La collision est programmée: le 3 mars, par un intéressant hasard de calendrier, le Conseil national traitera successivement deux propositions à la fois analogues et antagonistes. Emanant du très blochérien Walter Frey (UDC/ZH), une initiative parlementaire demande une enquête officielle sur les activités en Suisse de la police politique de l'ex-RDA, la Stasi. Tout de suite après, les députés devront se prononcer sur une initiative rédigée par Pia Hollenstein (Verts/SG) et qui propose l'examen des relations entre la Suisse et l'Afrique du Sud de 1945 à 1994. Ce texte a été rejeté le 26 janvier par la majorité bourgeoise de la commission des affaires juridiques du Conseil national. Mais un rapport des milieux antiapartheid suisses apporte de nouvelles révélations susceptibles de relancer le débat (lire ci-contre).

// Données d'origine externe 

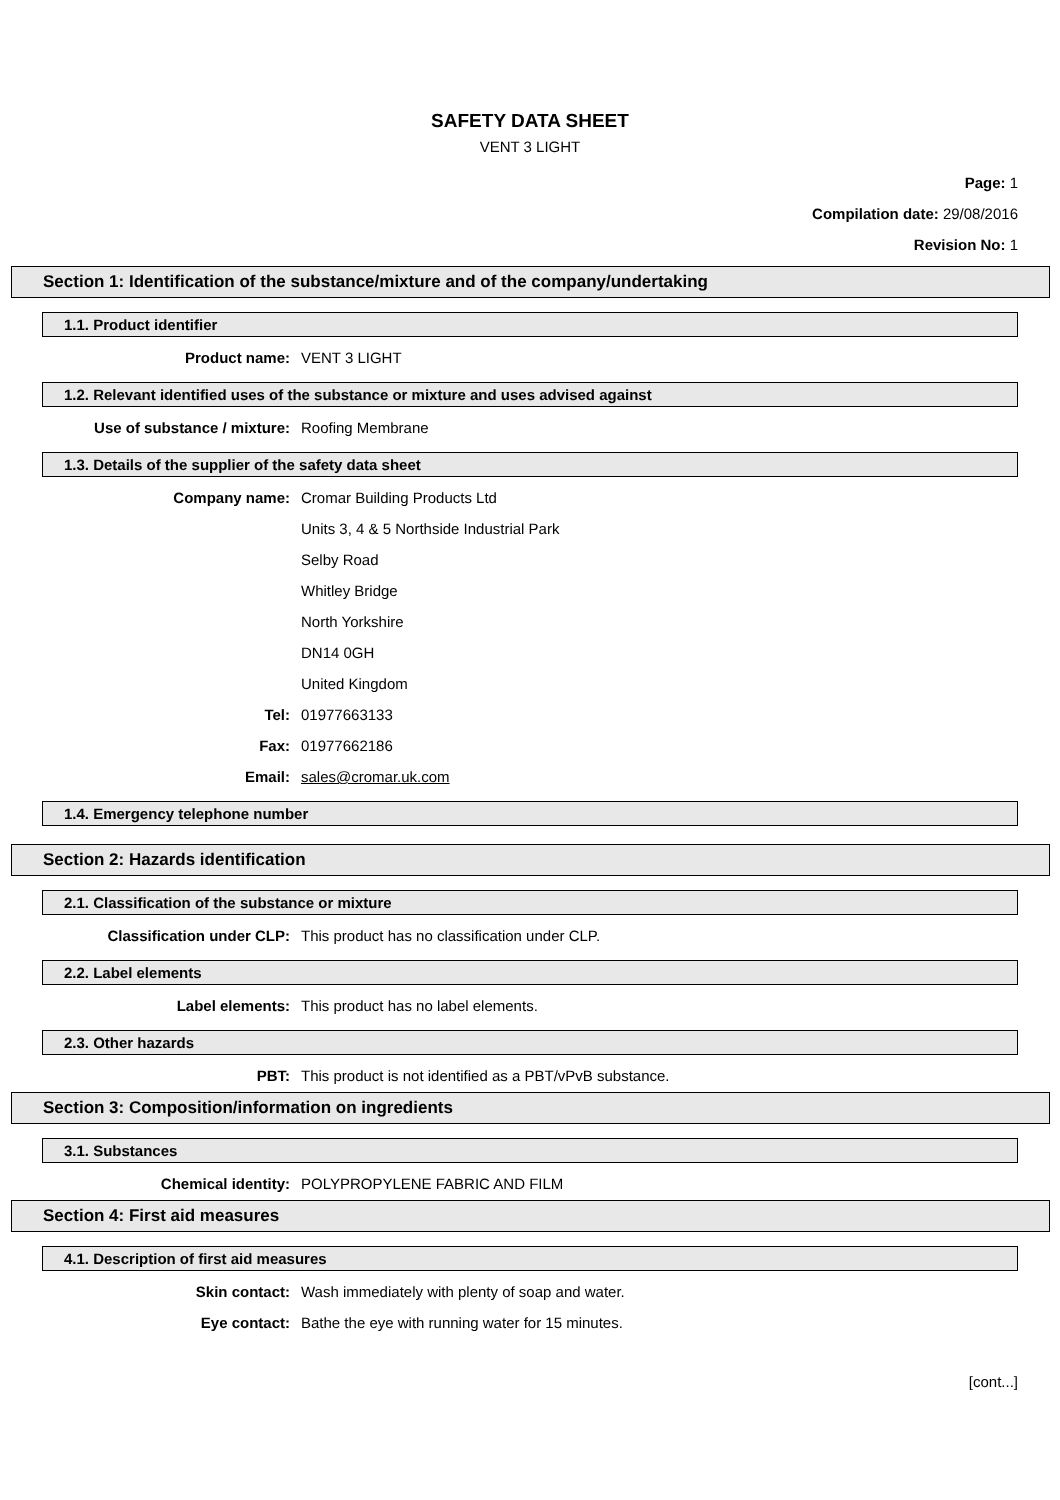SAFETY DATA SHEET
VENT 3 LIGHT
Page: 1
Compilation date: 29/08/2016
Revision No: 1
Section 1: Identification of the substance/mixture and of the company/undertaking
1.1. Product identifier
Product name: VENT 3 LIGHT
1.2. Relevant identified uses of the substance or mixture and uses advised against
Use of substance / mixture: Roofing Membrane
1.3. Details of the supplier of the safety data sheet
Company name: Cromar Building Products Ltd
Units 3, 4 & 5 Northside Industrial Park
Selby Road
Whitley Bridge
North Yorkshire
DN14 0GH
United Kingdom
Tel: 01977663133
Fax: 01977662186
Email: sales@cromar.uk.com
1.4. Emergency telephone number
Section 2: Hazards identification
2.1. Classification of the substance or mixture
Classification under CLP: This product has no classification under CLP.
2.2. Label elements
Label elements: This product has no label elements.
2.3. Other hazards
PBT: This product is not identified as a PBT/vPvB substance.
Section 3: Composition/information on ingredients
3.1. Substances
Chemical identity: POLYPROPYLENE FABRIC AND FILM
Section 4: First aid measures
4.1. Description of first aid measures
Skin contact: Wash immediately with plenty of soap and water.
Eye contact: Bathe the eye with running water for 15 minutes.
[cont...]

S'ils étaient finalement acceptés, ces deux textes permettraient à des historiens mandatés par la Confédération d'entreprendre des recherches dans les archives officielles et privées, celles des banques notamment, avec le soutien de fonds publics. Les délais de 35 ans ou 50 ans ordinairement prévus par la loi pour le libre accès aux archives de l'Etat et le secret bancaire ou professionnel ne seraient pas respectés dans ces deux cas. Ces exceptions s'inspirent de celle consentie à la commission Bergier, qui dispose d'un droit d'accès illimité aux documents dans le cadre de ses recherches sur les relations entre la Suisse et le IIIe Reich

Pas les mêmes chances

A première vue, ces deux initiatives ne disposent pas des mêmes chances devant les députés. Le camp bourgeois, majoritaire au Conseil national, a en effet refusé la proposition Hollenstein lors d'une séance de la commission parlementaire compétente alors qu'il a accepté en première lecture, quoique de justesse, de lancer l'enquête historique demandée par Walter Frey. Cette asymétrie s'explique aisément: les «milieux officiels et économiques suisses» visés par Pia Hollenstein pour leur aide au régime de l'apartheid étaient plutôt proches de la droite. De même, les personnes susceptibles d'avoir eu des liens avec la police secrète de l'ex-RDA se recrutaient certainement plus du côté de la gauche et de l'extrême-gauche qu'au Parti radical. Le secrétaire général du Parti socialiste, Jean-François Steiert, dénonce d'ailleurs dans l'initiative Frey une volonté de «réidéologiser le débat» en revenant sur les voyages en ex-Allemagne de l'Est de certains parlementaires du PS, notamment son ancien président, Helmut Hubacher.

Difficile à justifier

En principe, droite et gauche défendront donc des positions contraires le 3 mars. Mais, pour les deux camps, il sera difficile de justifier autrement que par des raisons purement politiciennes le rejet ou l'acceptation de l'une des initiatives seulement: le secrétaire général du Parti radical, Johannes Matyassi, tente bien d'expliquer qu'il y a «une différence entre la RDA et l'Afrique du sud» mais ne va pas jusqu'à dire que le régime communiste de Berlin-Est était plus dur que l'apartheid. Au PS, Jean-François Steiert estime qu'il est logique pour la Suisse de s'intéresser aux liens qu'elle entretenait avec l'Afrique du Sud, mais pas d'examiner les activités de la police secrète d'un Etat disparu sur le territoire helvétique.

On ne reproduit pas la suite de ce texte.